Monday, 11 August 2008

US long term interest rates stay high

There is one reality that all central bankers must face. They can change short-term interest rates, but long rates belong to the market.

The Fed started aggressively cutting the Federal Fund rate earlier this year. However, the 10 year treasury bond rate has remained stubbornly high. Bond holders haven't paid much attention to the Fed's desperate attempts to stave off recession with headline grabbing rate cuts. Those 75 basis point cuts might look good on a press release but so far the cuts have left financial markets cold. As a result, many lending rates, such as mortgages and auto loans have hardly moved in the last six or so months.

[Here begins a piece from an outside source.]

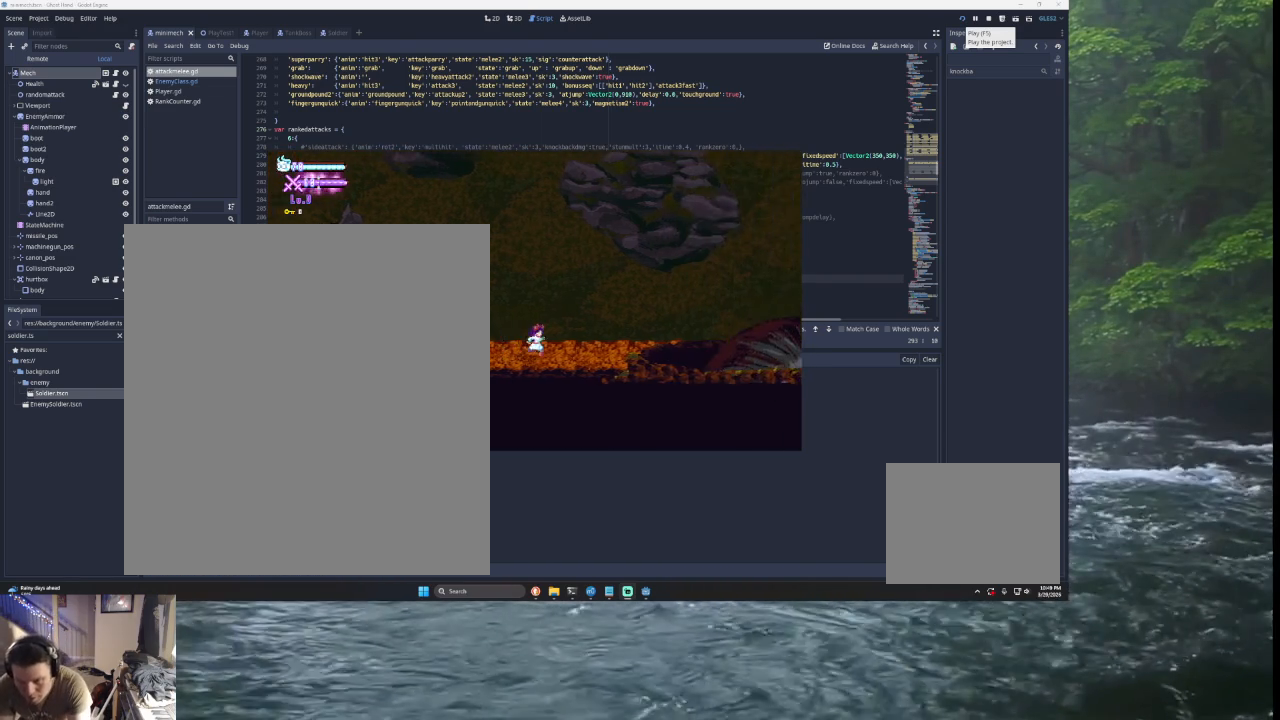
{"buttons": ["TRIANGLE"], "left_stick": "right", "right_stick": "center", "events": [[167, "left_stick", "center"], [233, "left_stick", "right"], [367, "TRIANGLE", "down"]]}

The Bank of England would do well to study this experience. Any attempt to bring UK long rates down while inflation remains high is likely to fail. The yield curve will steepen as inflation expectations rise and feed into long term rates.

Central banks who push their policy rates into negative territory, typically lose control of long rates. Monetary policy starts to have perverse effects on the economy. Rapid monetary growth, which invariably accompanies negative rates, generates inflation. At the same time, long rates increase, leading to a slowdown in investment and economic growth.

The end result is stagflation.

2 comments:

Anonymous said...

Another classic chart.....

Edward Harrison said...

Alice, this chart is too good. It shows the conundrum Bernanke faces. Greenspan wondered why interest rates didn't respond as he raised them near the end of his term. Bernanke has to be wondering the same thing as well.

Obviously, the Fed has lost all control of long term rates and this is part of the reason their liquidity is not having the desired outcome.

And I reckon you are right -- the BoE would get the same result if it tried. But try they will.